A typical database server instance hosts multiple databases, such as production and several test databases. You can copy data not only between tables within a database, but between databases within a database server instance. To copy between databases you need to use the fully qualified database name. For example, the following SQL snippet copies data from a tables called Notes in a database called TestDB.
INSERT INTO Note (Id, Name) SELECT Id, Name FROM TestDB.dbo.Notes WHERE name IS NOT NULL
When working with SQL Server, two procedures that I use from time to time is sp_who and sp_lock. The sp_who procedure provides information as to which loginame, hostname, dbname are for current users. Usually I am just interested the activity on a given user, which you can use the following SQL command.
sp_who @loginame = 'sa'
The sp_lock procedure reports on which sessions ids are locked in the database. There are different level of locks such as database, table, and data locks.
Every production application I have been involved with has made use of a database. As a programmer, you don’t have to be a DBA, but just as with software development you need to adhere to a core set of database best practices. Below are a few of the best practices I try to follow.
- Use a database modeling tool that is vendor neutral.
- Decide upon a database naming convention, standardize it across your organization and be consistent in following through with it. Always be consistent with the use of case and plural vs singular.
- Have a similar naming between your table columns and object properties.
- Try not to use system tables directly as they are not SQL standard and may change between releases.
- Do not use SELECT * in your queries, explicitly write the required columns names in the select statement.
- Always use a column list in your insert statements. This helps in avoiding problems when the table structure changes, like adding or removing columns.
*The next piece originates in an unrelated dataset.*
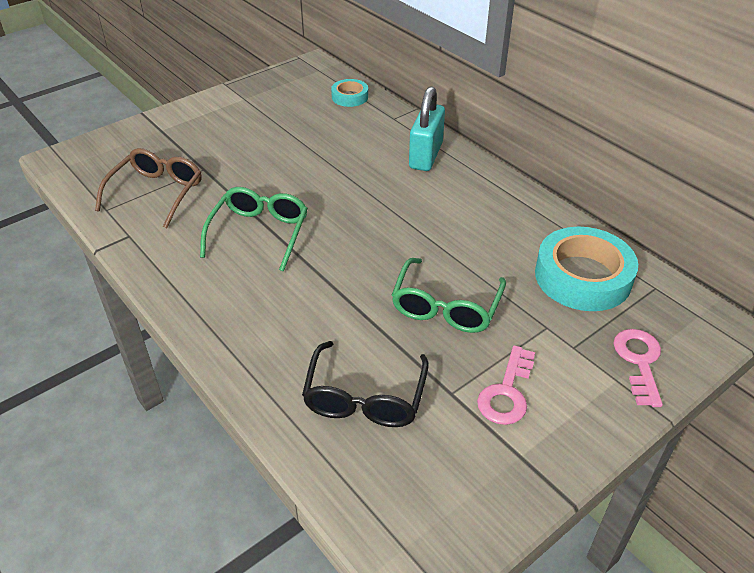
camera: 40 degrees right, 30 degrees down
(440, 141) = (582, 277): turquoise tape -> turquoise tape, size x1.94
- Try to avoid wildcard characters at the beginning of the word while searching using the LIKE keyword.
- Use the more readable ANSI standard join clause instead of he told style join.
- If you have a choice, do not store binary files in the database. Instead store the path to the binary file in the database and store the file in the disk, preferably another disk drive.
- Offload tasks like string manipulations, concatenations, row numbering, case conversions, type conversions, etc to the front-end application.
- Store computed string manipulations, concatenation, case conversion, type conversions, etc in the database so you don’t have to waste CPU cycles recalculating.
- Avoid leaking your database design details, such as primary keys.
- Just like your code, be sure to comment your database design.
- Use the bulk/multi insert statement.
- Study the SQL execution plan prior to a major release.
Again, as a software developer you don’t have to be a database tuning expert but you also can’t be excused for not following the above best practices.